Edited videos for social media or the educational section of your website. If you’d rather have the chance to do re-takes, especially if animals are involved, or to edit video as needed, then you can shoot some conversational-style videos that you polish up before posting to your preferred social media channel or onto your website.
Password protected portal. If you want to keep your hard work embarking on client education so that it’s more exclusive and sheltered for only your active clients, then consider how you can post and store videos or other written instructional content into a password protected area of your website. There are privacy settings within YouTube and other video sharing sites that may help. You could even email or text direct links to specific clients upon checkout, for example, to supplement any take-home instructions you provide in the moment.
Online client education classes. Solopreneurs and small businesses of all kinds now see paid online educational content as a viable source of so-called passive income. Yes, it requires upfront investments of time and money, but once the portal is set up, then any revenues you gain from it can continue going forward. An entrepreneurial friend of mind prefers to call these efforts “planned income,” meaning it’s money upon which you can count over time. Think of it like a veterinary wellness plan for ideas.
Typically, online classes include some written materials as well as videos or even audio recordings. You might even include little quizzes or progress trackers in your online class portal.
The platform that many of my entrepreneur friends like is called Kajabi and starts at about $150 per month for access to its tools, but if you simply search online for “online classes platform,” you can browse through the options, including some that integrate with WordPress, if that’s what you use for your other online content.
It would be your decision if you offer some of these online client educational classes for free or if you will charge for them. As an example, think of all the things you would say to a first-time puppy or kitten owner that you cannot fully cover in those first wellness visits. You could create a whole course or series of videos to get those clients off on the right foot.
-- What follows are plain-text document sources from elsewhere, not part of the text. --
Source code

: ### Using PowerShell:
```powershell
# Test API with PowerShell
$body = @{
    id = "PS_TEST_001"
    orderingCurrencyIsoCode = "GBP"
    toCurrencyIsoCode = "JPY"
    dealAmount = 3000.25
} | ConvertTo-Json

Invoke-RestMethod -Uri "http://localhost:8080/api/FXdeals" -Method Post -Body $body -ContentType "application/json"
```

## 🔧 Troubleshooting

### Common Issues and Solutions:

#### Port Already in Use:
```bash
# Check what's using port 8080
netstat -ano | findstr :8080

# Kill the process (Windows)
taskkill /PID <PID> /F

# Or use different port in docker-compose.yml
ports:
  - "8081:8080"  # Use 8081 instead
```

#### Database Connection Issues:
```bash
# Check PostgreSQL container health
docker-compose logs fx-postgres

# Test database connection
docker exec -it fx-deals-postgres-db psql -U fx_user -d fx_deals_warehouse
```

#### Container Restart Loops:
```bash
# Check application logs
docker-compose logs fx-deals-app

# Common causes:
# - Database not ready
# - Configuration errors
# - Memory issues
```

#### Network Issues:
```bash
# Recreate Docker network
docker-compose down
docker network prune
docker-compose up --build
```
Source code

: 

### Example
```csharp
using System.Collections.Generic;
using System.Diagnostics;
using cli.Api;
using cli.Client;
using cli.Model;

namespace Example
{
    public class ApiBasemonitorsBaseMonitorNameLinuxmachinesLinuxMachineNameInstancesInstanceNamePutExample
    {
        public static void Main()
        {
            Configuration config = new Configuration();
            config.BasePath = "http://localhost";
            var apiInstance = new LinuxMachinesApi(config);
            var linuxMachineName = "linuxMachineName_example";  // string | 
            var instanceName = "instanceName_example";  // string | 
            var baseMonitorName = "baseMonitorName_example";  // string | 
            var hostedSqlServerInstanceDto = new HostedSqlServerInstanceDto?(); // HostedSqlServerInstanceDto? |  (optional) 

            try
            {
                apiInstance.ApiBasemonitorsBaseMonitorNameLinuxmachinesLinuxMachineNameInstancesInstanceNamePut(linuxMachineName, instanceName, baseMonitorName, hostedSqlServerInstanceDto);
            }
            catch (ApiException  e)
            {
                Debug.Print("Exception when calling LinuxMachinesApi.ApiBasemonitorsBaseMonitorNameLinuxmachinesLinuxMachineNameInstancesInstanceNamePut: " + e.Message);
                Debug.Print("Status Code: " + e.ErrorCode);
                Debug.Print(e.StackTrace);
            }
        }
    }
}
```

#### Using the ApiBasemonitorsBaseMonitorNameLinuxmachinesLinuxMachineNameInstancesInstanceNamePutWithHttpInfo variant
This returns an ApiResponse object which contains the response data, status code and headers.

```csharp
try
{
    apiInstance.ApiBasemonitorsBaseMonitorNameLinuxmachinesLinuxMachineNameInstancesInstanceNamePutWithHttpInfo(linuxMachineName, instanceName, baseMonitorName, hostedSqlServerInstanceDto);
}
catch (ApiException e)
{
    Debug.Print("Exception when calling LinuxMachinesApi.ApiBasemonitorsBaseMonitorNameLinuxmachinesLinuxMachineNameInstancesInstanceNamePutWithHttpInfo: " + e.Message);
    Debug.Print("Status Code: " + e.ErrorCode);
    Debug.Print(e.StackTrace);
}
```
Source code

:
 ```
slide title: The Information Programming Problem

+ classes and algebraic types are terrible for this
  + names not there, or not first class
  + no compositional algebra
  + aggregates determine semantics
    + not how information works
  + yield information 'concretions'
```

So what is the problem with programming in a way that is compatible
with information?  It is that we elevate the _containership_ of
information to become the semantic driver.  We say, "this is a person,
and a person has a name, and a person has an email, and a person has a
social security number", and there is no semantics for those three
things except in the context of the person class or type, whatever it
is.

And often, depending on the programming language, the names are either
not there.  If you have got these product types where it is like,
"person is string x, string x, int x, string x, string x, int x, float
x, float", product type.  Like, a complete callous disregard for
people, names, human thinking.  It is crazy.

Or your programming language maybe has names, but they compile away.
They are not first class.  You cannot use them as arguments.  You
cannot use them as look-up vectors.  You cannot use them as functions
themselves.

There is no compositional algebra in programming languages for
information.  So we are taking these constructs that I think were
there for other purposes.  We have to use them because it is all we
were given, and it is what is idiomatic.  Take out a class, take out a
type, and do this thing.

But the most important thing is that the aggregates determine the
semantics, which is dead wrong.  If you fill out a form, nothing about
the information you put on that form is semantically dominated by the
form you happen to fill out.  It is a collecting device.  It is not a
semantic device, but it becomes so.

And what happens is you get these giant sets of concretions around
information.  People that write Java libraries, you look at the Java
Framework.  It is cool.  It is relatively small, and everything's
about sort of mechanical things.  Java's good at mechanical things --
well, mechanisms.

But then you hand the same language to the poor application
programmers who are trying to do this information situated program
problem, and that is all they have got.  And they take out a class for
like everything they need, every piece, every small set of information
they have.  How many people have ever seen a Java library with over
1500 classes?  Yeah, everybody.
The other online educational content model to consider is a monthly subscription, where a subset of clients pays a little something extra each month to have access to all your online educational content—like a veterinary client study club.
Video tips
There is a great debate between traditionalists from a media background, like me, who believe all video should be shot landscape style and not in portrait orientation. With the narrow upright view that portrait gives, you simply miss too much of the story and context. Yet, with so many people now consuming media and video on their mobile devices, which they most often carry and view upright, video shot portrait-style may provide a better video experience on devices held the same way. Personally, I don’t think it’s too much to expect people to turn their devices landscape to view a video, but you can decide which video view feels most natural to the content you’re providing to clients.
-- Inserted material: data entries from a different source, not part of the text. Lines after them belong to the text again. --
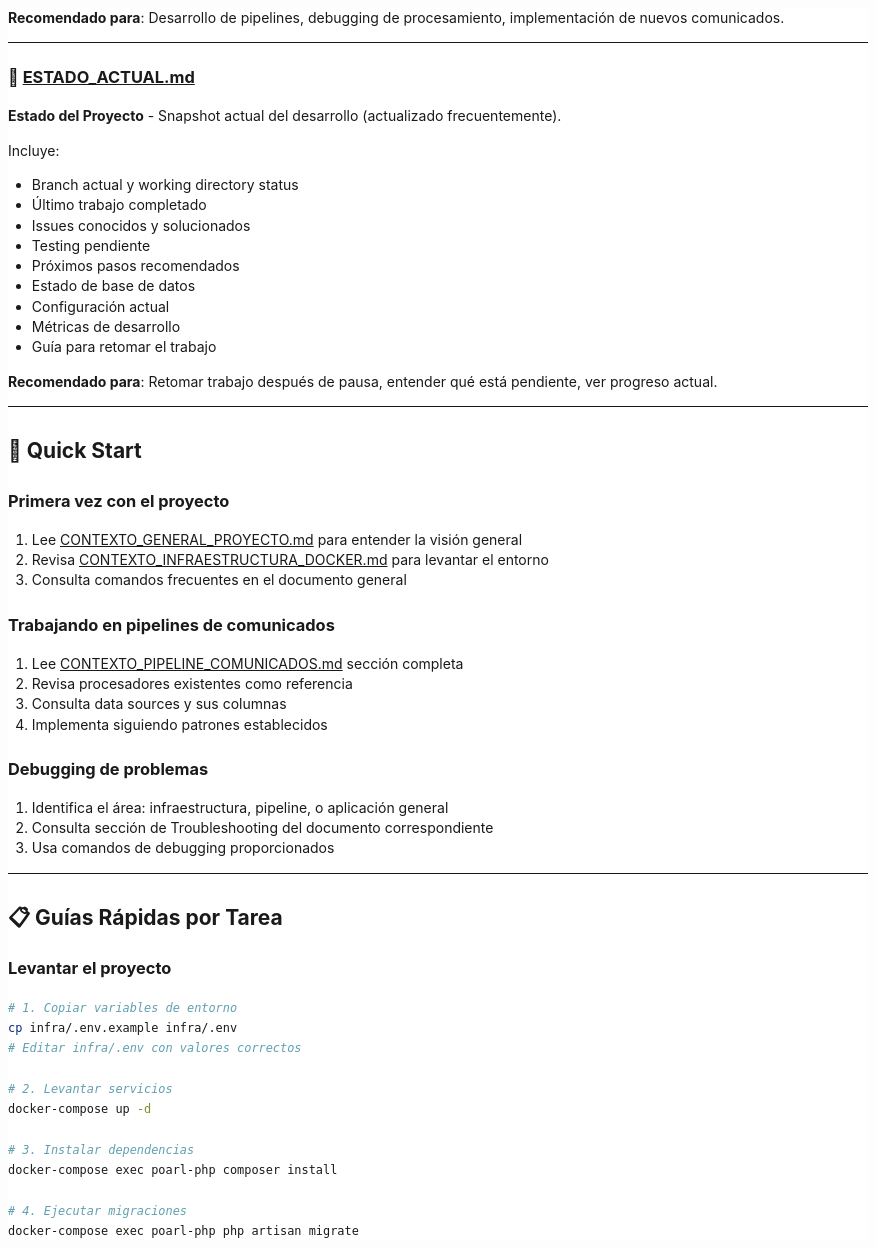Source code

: **Recomendado para**: Desarrollo de pipelines, debugging de procesamiento, implementación de nuevos comunicados.

---

### 📌 [ESTADO_ACTUAL.md](./ESTADO_ACTUAL.md)
**Estado del Proyecto** - Snapshot actual del desarrollo (actualizado frecuentemente).

Incluye:
- Branch actual y working directory status
- Último trabajo completado
- Issues conocidos y solucionados
- Testing pendiente
- Próximos pasos recomendados
- Estado de base de datos
- Configuración actual
- Métricas de desarrollo
- Guía para retomar el trabajo

**Recomendado para**: Retomar trabajo después de pausa, entender qué está pendiente, ver progreso actual.

---

## 🚀 Quick Start

### Primera vez con el proyecto
1. Lee [CONTEXTO_GENERAL_PROYECTO.md](./CONTEXTO_GENERAL_PROYECTO.md) para entender la visión general
2. Revisa [CONTEXTO_INFRAESTRUCTURA_DOCKER.md](./CONTEXTO_INFRAESTRUCTURA_DOCKER.md) para levantar el entorno
3. Consulta comandos frecuentes en el documento general

### Trabajando en pipelines de comunicados
1. Lee [CONTEXTO_PIPELINE_COMUNICADOS.md](./CONTEXTO_PIPELINE_COMUNICADOS.md) sección completa
2. Revisa procesadores existentes como referencia
3. Consulta data sources y sus columnas
4. Implementa siguiendo patrones establecidos

### Debugging de problemas
1. Identifica el área: infraestructura, pipeline, o aplicación general
2. Consulta sección de Troubleshooting del documento correspondiente
3. Usa comandos de debugging proporcionados

---

## 📋 Guías Rápidas por Tarea

### Levantar el proyecto
```bash
# 1. Copiar variables de entorno
cp infra/.env.example infra/.env
# Editar infra/.env con valores correctos

# 2. Levantar servicios
docker-compose up -d

# 3. Instalar dependencias
docker-compose exec poarl-php composer install

# 4. Ejecutar migraciones
docker-compose exec poarl-php php artisan migrate

```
Good audio is important, but a lot of people also rely on subtitles if they have hearing issues or if they are watching videos in a noisy public location. Even with ear buds in place, subtitles can be helpful.
Bottom line: Are you a video practice?
Video is not for everyone or every practice. Making videos a strategic part of how you educate veterinary clients and, perhaps, even how you might create a new income stream is fresh. Those who start doing it well before others catch on will have a competitive advantage in the new frontier in providing comprehensive pet care across many channels.
“Oh, your veterinarian is nice in person? Yeah, mine is too, but the veterinary hospital also has a private portal with a huge library of pet-care videos that have helped me feel like a Super Hero Dog Mom.”